[09. Educative
It is the packaging that, as a widespread object, knows how to take charge of its educational function
Human Mart: the supermarket that “sells human beings” to raise awareness of contemporary slavery

Creative agency Cocogun and art collective The Glue Society have partnered with University of Technology Sydney’s (UTS) non-profit organization Anti-Slavery Australia to create Human Mart, the world’s first supermarket that “sells humans.” It might seem the subject of an opera from the theater of the absurd or the dystopia of a science fiction novel, yet a temporary store with this peculiarity was actually opened in Sydney in March 2021.
Human Mart is a guerilla marketing campaign that uses packaging as an unconventional means of communication, a provocation to raise public awareness of the conditions of slavery in which about 15,000 people in Australia find themselves. In this sense, this project is in continuity with other “historical” initiatives of public utility, of which perhaps the best known example is the campaign launched at the beginning of the 1980s in the United States, where they were use the milk packs to spread the faces of the so-called “missing” and support the search for missing people, especially children.
Certainly, talking about slavery today may perhaps surprise us, thinking it belongs to the past, as a distant echo of colonialism and imperialism of past centuries, or is present in some developing country, far from us and from our daily lives. Unfortunately, this is not the case. Slavery is still a current phenomenon, much closer to us than we think, present in countries considered to be developed and, in some cases, world powers.
To give visibility to this phenomenon and show how victims of contemporary slavery are bought and sold, Anti-Slavery Australia has created a fictional store where 70 products are displayed that represent cases of real people who are in conditions of enslavement. material or psychological, deprived of their rights and their freedom of decision and action.
In fact, slavery does not consist only in the trafficking of human beings or in the more explicit forms of exploitation, such as prostitution or forced labor of adults and minors. It actually involves any person who, due to coercion, threat or deception, is forced to live in abusive and violent situations, such as forced marriage, labor servitude, illegal hiring or usury.

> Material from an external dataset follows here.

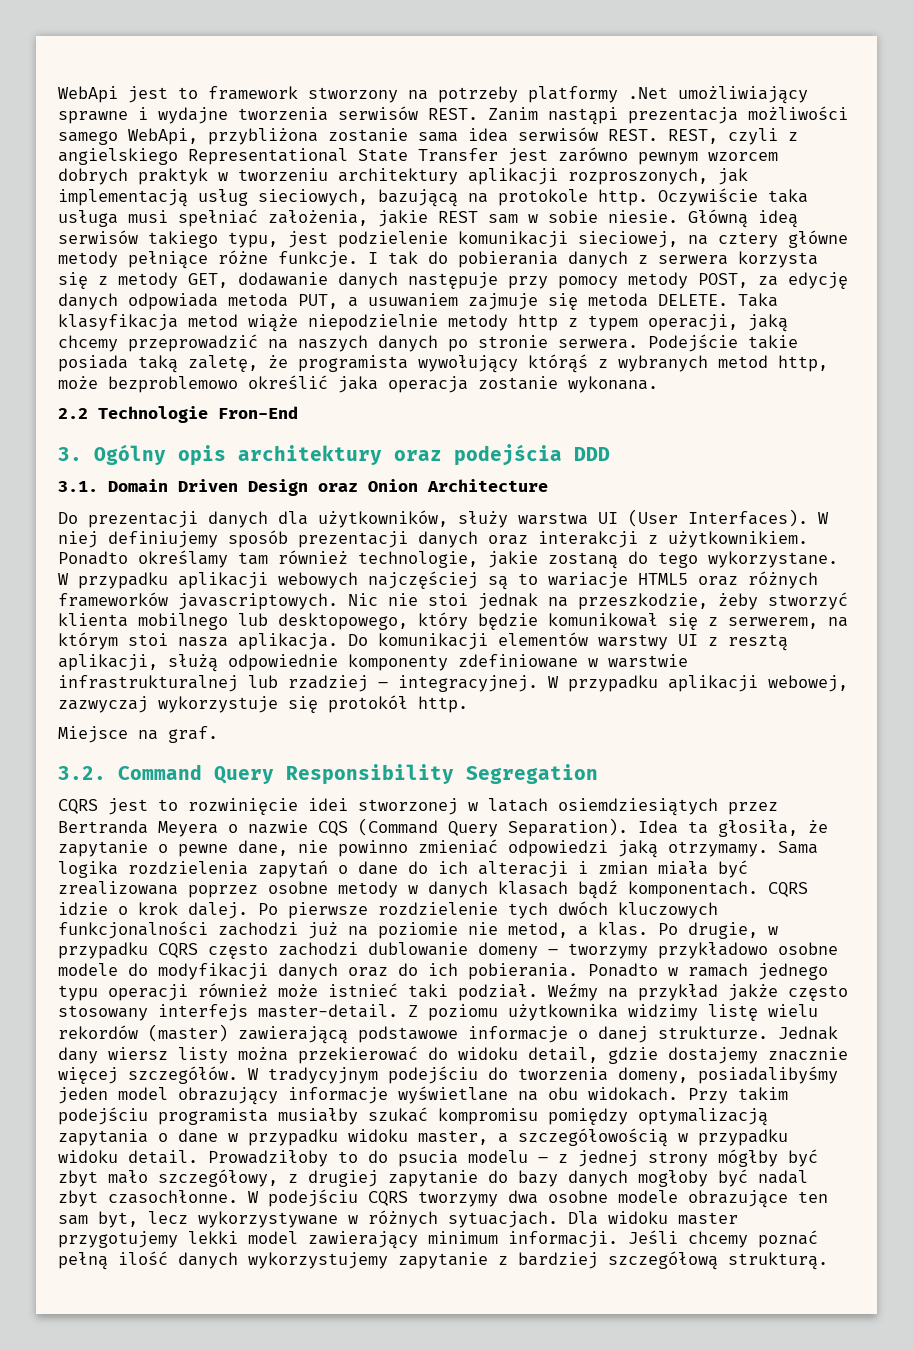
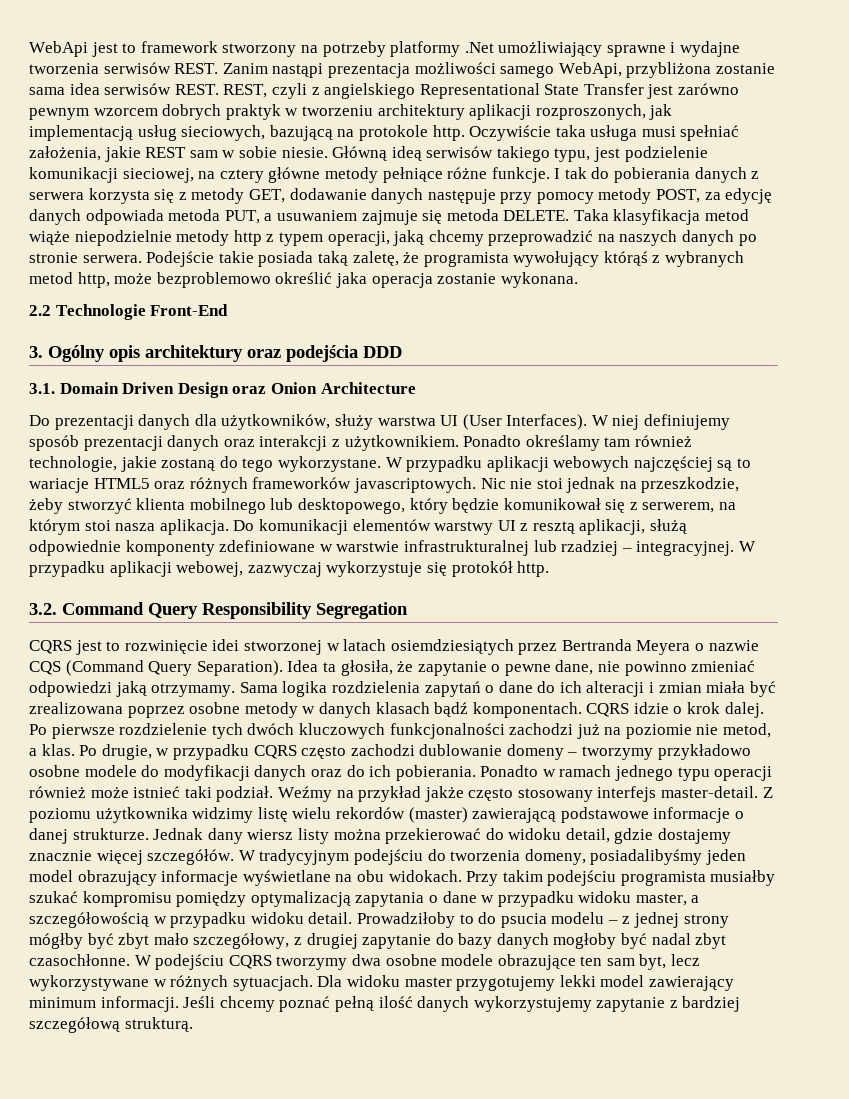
[218,406,298,419] Fron-End -> [150,304,229,316] Front-End
[58,726,218,743] // Miejsce na graf. -> (550, 569) none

At first glance, Human Mart looks like a shop like any other. But upon closer inspection, one soon realizes that the products displayed in the store actually contain the stories of the various victims of contemporary slavery.
Colorful and eye-catching cans, bottles and boxes are used to “package” human beings and sell them as if they were food. Each item for sale, the proceeds of which go to Anti-Slavery Australia’s fundraiser, represents a real case, tells the story of a victim, as a powerful metaphor for the commodification of the lives of people in conditions of slavery.
At Human Mart it is possible to find different types of “product”, including:
- Elliot, whose description on the package states “Made to sleep in a space so small he couldn’t lie down” (forced to sleep in such a small space that he cannot lie down);
- Osman, “Forced to work from 5am to 10 pm by his on-laws” (forced by his in-laws to work from 5am to 10pm);
- Sajida, “Escaped after eight years as a domestic servant”;
- Jamilah, “Escaped a marriage against her wishes”;
- Melati, “Brought here at 18 to work as a slave” (brought here at 18 to work as a slave).The Human Mart campaign was supposed to be launched in 2020, but was delayed due to the Covid-19 pandemic and was finally activated in early 2021. The physical store remained open from 16 to 25 March 2021 as a temporary store in Darlinghurst, a district of Sydney’s eastern sector. Donations can still be made on the project website.



Not only the body or wrapping of a content to preserve it, protect it, transport it, etc., or the interface between consumer and product to facilitate its use and consumption, packaging functions in this project as a mass-medium, it is transformed into an unconventional communication channel.
The packaging is “re-semantized”, that is, it lends itself to a “re-meaning” operation. The tangible content of the packaging is changed for an intangible one, which is the story – and the life – of a victim of slavery. The expressive codes of consumer products are maintained (structures, shapes, colors and graphic elements), but their meaning is changed, just as happens in language, for example in poetry.
According to the logic of guerrilla marketing and other forms of “below the line” communication, the spread of an awareness message (denunciation of contemporary slavery) therefore takes place through an unusual medium (packaging of a consumer product), in a context ( point of sale) and at an unexpected moment (walking around the city).
Unlike typical public utility campaigns, conveyed through television, newspapers or other more traditional channels, “staging” interventions such as Human Mart take the recipient by surprise and stimulate their interest and curiosity, thus managing to send the message of awareness in a more direct and effective form.
Through a critical reading of the communicative dimension of packaging, it is therefore possible to identify spaces for experimentation and develop design solutions that, through suitable forms of expression and language, effectively respond to the need to sensitize the community even to the most difficult issues to deal with, enhancing the mass media function. and the educational potential of packaging.